## How to complete this task
Count the lines in the records that contain the string "paso", matching case exactly. Reply with the number alone.

## Data listing

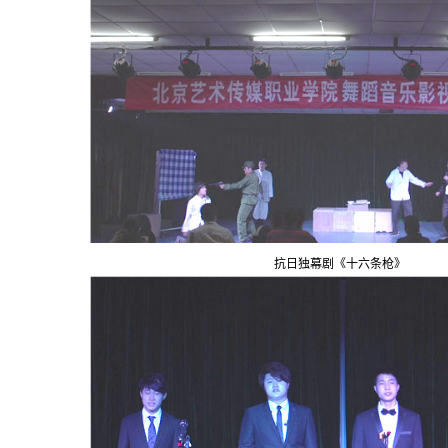
抗日独幕剧《十六条枪》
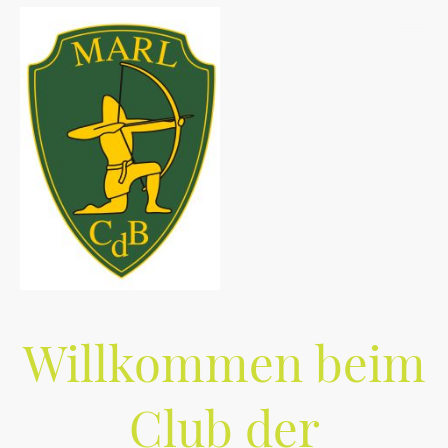
Willkommen beim
Club der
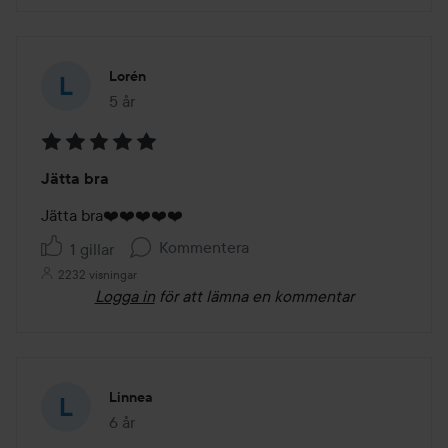
Lorén
5 år
Inlägget skapades 5 år
Betyg:
Jätta bra
5
av
Jätta bra❤️❤️❤️❤️❤️
5
Kommentera
1 gillar
2232 visningar
Logga in
för att lämna en kommentar
Linnea
6 år
Inlägget skapades 6 år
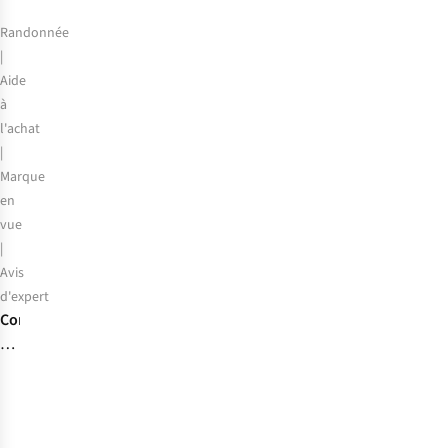
Randonnée
|
Aide
à
l'achat
|
Marque
en
vue
|
Avis
d'expert
Comment
bien
choisir
ses
bâtons
de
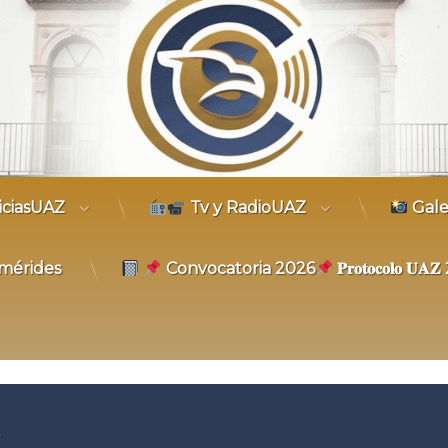
trónico
iciasUAZ
Tv y RadioUAZ
Gale
mérides
Convocatoria 2026
𝐏𝐫𝐨𝐭𝐨𝐜𝐨𝐥𝐨 𝐔
6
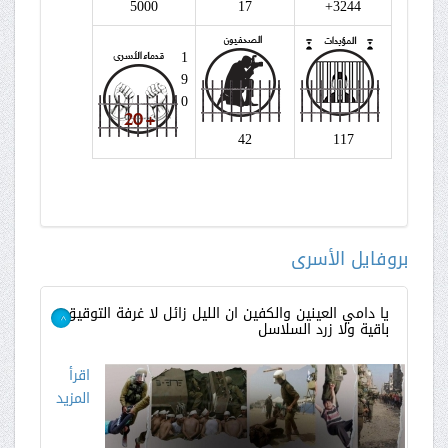
5000
17
3244+
1
9
0
42
117
بروفايل الأسرى
يا دامي العينين والكفين ان الليل زائل لا غرفة التوقيق
باقية ولا زرد السلاسل
>
اقرأ
المزيد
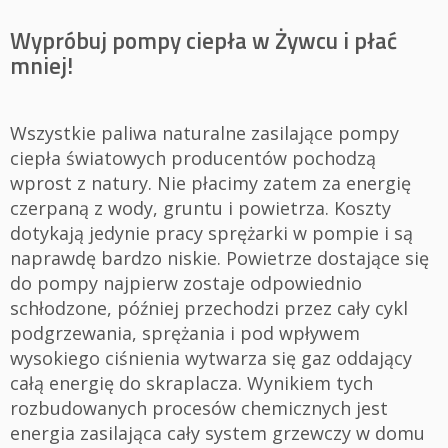
Wypróbuj pompy ciepła w Żywcu i płać
mniej!
Wszystkie paliwa naturalne zasilające pompy
ciepła światowych producentów pochodzą
wprost z natury. Nie płacimy zatem za energię
czerpaną z wody, gruntu i powietrza. Koszty
dotykają jedynie pracy sprężarki w pompie i są
naprawdę bardzo niskie. Powietrze dostające się
do pompy najpierw zostaje odpowiednio
schłodzone, później przechodzi przez cały cykl
podgrzewania, sprężania i pod wpływem
wysokiego ciśnienia wytwarza się gaz oddający
całą energię do skraplacza. Wynikiem tych
rozbudowanych procesów chemicznych jest
energia zasilająca cały system grzewczy w domu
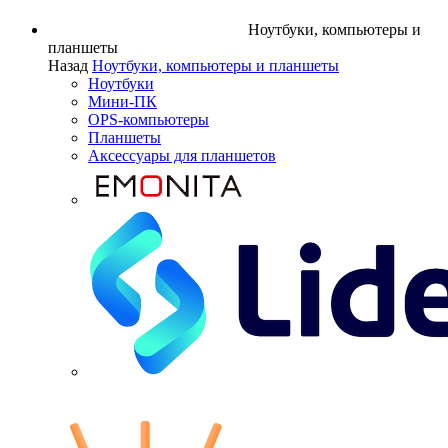
Ноутбуки, компьютеры и
планшеты
Назад
Ноутбуки, компьютеры и планшеты
Ноутбуки
Мини-ПК
OPS-компьютеры
Планшеты
Аксессуары для планшетов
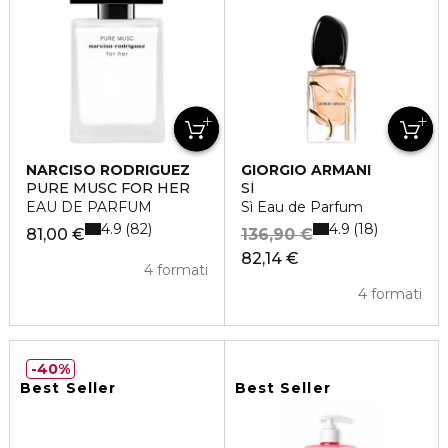
NARCISO RODRIGUEZ
GIORGIO ARMANI
PURE MUSC FOR HER
SÌ
EAU DE PARFUM
Sì Eau de Parfum
4.9
4.9
82
18
81,00 €
136,90 €
82,14 €
4 formati
4 formati
40%
Best Seller
Best Seller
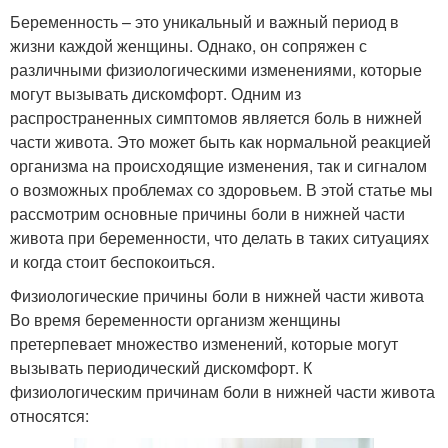
Беременность – это уникальный и важный период в
жизни каждой женщины. Однако, он сопряжен с
различными физиологическими изменениями, которые
могут вызывать дискомфорт. Одним из
распространенных симптомов является боль в нижней
части живота. Это может быть как нормальной реакцией
организма на происходящие изменения, так и сигналом
о возможных проблемах со здоровьем. В этой статье мы
рассмотрим основные причины боли в нижней части
живота при беременности, что делать в таких ситуациях
и когда стоит беспокоиться.
Физиологические причины боли в нижней части живота
Во время беременности организм женщины
претерпевает множество изменений, которые могут
вызывать периодический дискомфорт. К
физиологическим причинам боли в нижней части живота
относятся:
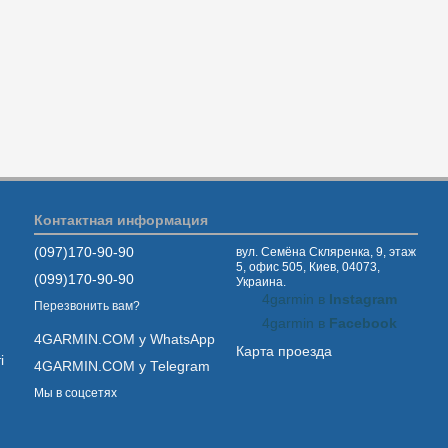
Контактная информация
(097)170-90-90
вул. Семёна Скляренка, 9, этаж
5, офис 505, Киев, 04073,
(099)170-90-90
Украина.
4garmin в
Instagram
Перезвонить вам?
4garmin в
Facebook
4GARMIN.COM у WhatsApp
Карта проезда
і
4GARMIN.COM у Telegram
Мы в соцсетях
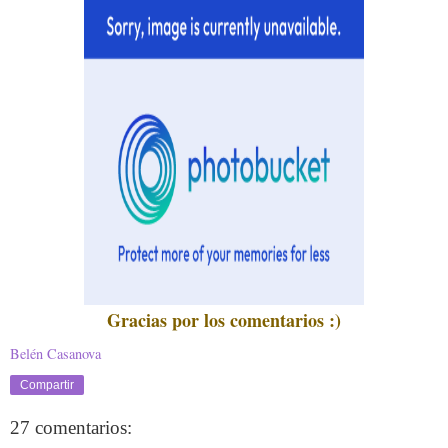
Gracias por los comentarios :)
Belén Casanova
Compartir
27 comentarios:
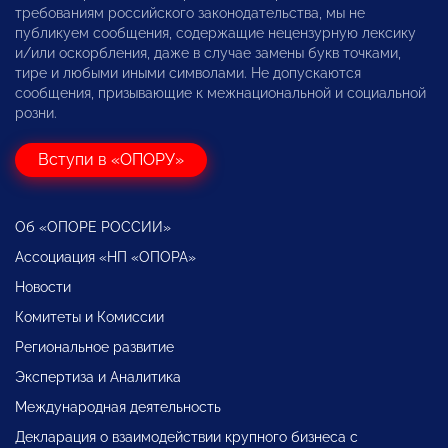
требованиям российского законодательства, мы не
публикуем сообщения, содержащие нецензурную лексику
и/или оскорбления, даже в случае замены букв точками,
тире и любыми иными символами. Не допускаются
сообщения, призывающие к межнациональной и социальной
розни.
Вступи в «ОПОРУ»
Об «ОПОРЕ РОССИИ»
Ассоциация «НП «ОПОРА»
Новости
Комитеты и Комиссии
Региональное развитие
Экспертиза и Аналитика
Международная деятельность
Декларация о взаимодействии крупного бизнеса с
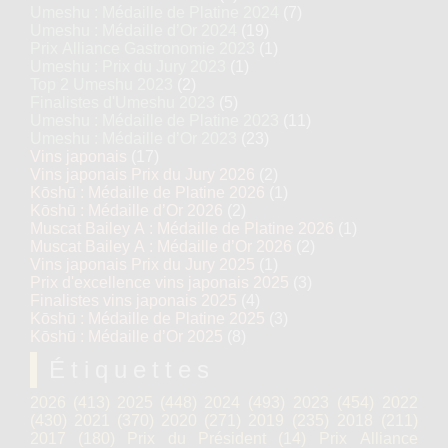
Umeshu : Médaille de Platine 2024
(7)
Umeshu : Médaille d’Or 2024
(19)
Prix Alliance Gastronomie 2023
(1)
Umeshu : Prix du Jury 2023
(1)
Top 2 Umeshu 2023
(2)
Finalistes d'Umeshu 2023
(5)
Umeshu : Médaille de Platine 2023
(11)
Umeshu : Médaille d’Or 2023
(23)
Vins japonais
(17)
Vins japonais Prix du Jury 2026
(2)
Kōshū : Médaille de Platine 2026
(1)
Kōshū : Médaille d’Or 2026
(2)
Muscat Bailey A : Médaille de Platine 2026
(1)
Muscat Bailey A : Médaille d’Or 2026
(2)
Vins japonais Prix du Jury 2025
(1)
Prix d'excellence vins japonais 2025
(3)
Finalistes vins japonais 2025
(4)
Kōshū : Médaille de Platine 2025
(3)
Kōshū : Médaille d’Or 2025
(8)
Étiquettes
2026
(413)
2025
(448)
2024
(493)
2023
(454)
2022
(430)
2021
(370)
2020
(271)
2019
(235)
2018
(211)
2017
(180)
Prix du Président
(14)
Prix Alliance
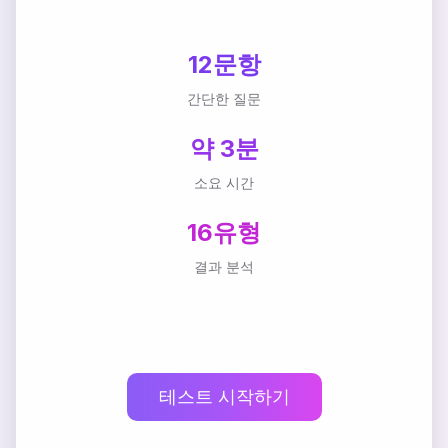
12문항
간단한 질문
약 3분
소요 시간
16유형
결과 분석
테스트 시작하기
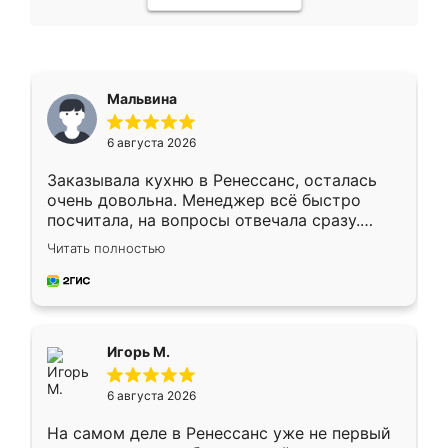
Мальвина
6 августа 2026
Заказывала кухню в Ренессанс, осталась
очень довольна. Менеджер всё быстро
посчитала, на вопросы отвечала сразу.
Замерщик приехал в субботу, подошёл к
Читать полностью
делу со всей ответственностью. Собрали
за день, ребята работали аккуратно, даже
пыли почти не было. Качество отличное,
ящики ходят плавно, ничего не скрипит.
Всё подошло как влитое.
Игорь М.
6 августа 2026
На самом деле в Ренессанс уже не первый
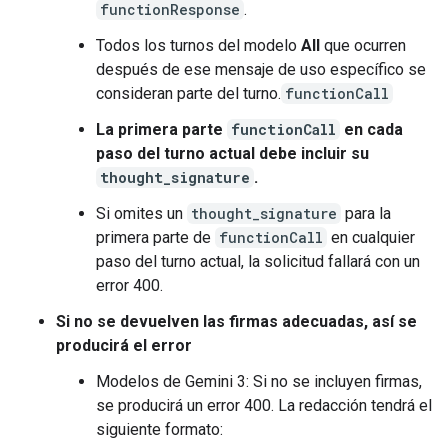
functionResponse
.
Todos los turnos del modelo
All
que ocurren
después de ese mensaje de uso específico se
consideran parte del turno.
functionCall
La primera parte
functionCall
en
cada
paso
del turno actual
debe
incluir su
thought_signature
.
Si omites un
thought_signature
para la
primera parte de
functionCall
en cualquier
paso del turno actual, la solicitud fallará con un
error 400.
Si no se devuelven las firmas adecuadas, así se
producirá el error
Modelos de Gemini 3: Si no se incluyen firmas,
se producirá un error 400. La redacción tendrá el
siguiente formato:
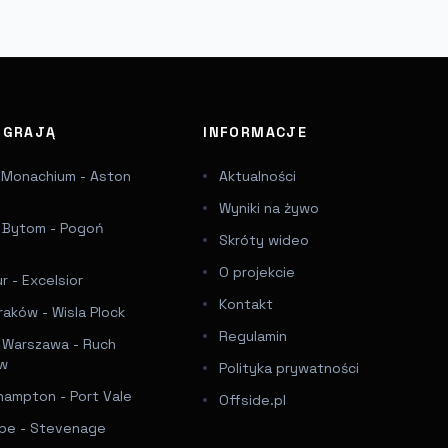
J GRAJĄ
INFORMACJE
 Monachium - Aston
Aktualności
Wyniki na żywo
a Bytom - Pogoń
Skróty wideo
e
O projekcie
 - Excelsior
Kontakt
raków - Wisla Plock
Regulamin
a Warszawa - Ruch
ów
Polityka prywatności
hampton - Port Vale
Offside.pl
e - Stevenage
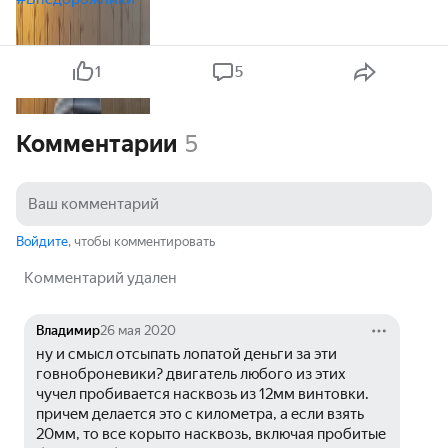
1
5
Комментарии
5
Войдите
, чтобы комментировать
Комментарий удален
Владимир
26 мая 2020
ну и смысл отсыпать лопатой деньги за эти 
говноброневики? двигатель любого из этих 
чучел пробивается насквозь из 12мм винтовки. 
причем делается это с километра, а если взять 
20мм, то все корыто насквозь, включая пробитые 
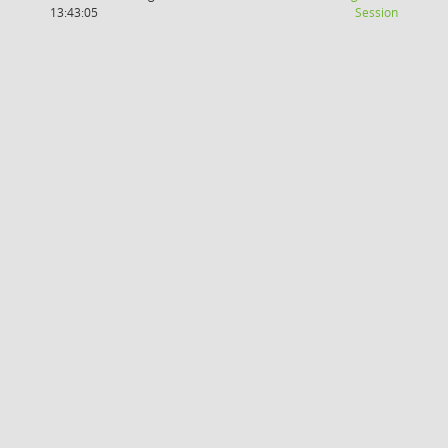
(Wird in
13:43:05
Session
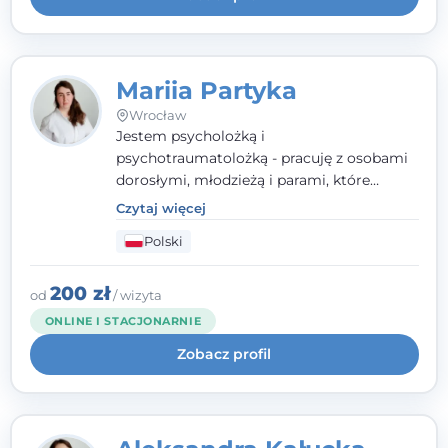
Mariia Partyka
Wrocław
Jestem psycholożką i
psychotraumatolożką - pracuję z osobami
dorosłymi, młodzieżą i parami, które
doświadczają kryzysów psychicznych,
Czytaj więcej
traumy, stanów lękowych i trudności
Polski
relacyjnych. W pracy kieruję się
uważnością, empatią i głębokim
szacunkiem dla indywidualnej historii
200 zł
od
/ wizyta
każdego człowieka. Jestem w trakcie
ONLINE I STACJONARNIE
czteroletniej szkoły psychoterapii
Zobacz profil
poznawczo-behawioralnej
rekomendowanej przez PTTPB.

## Output below
2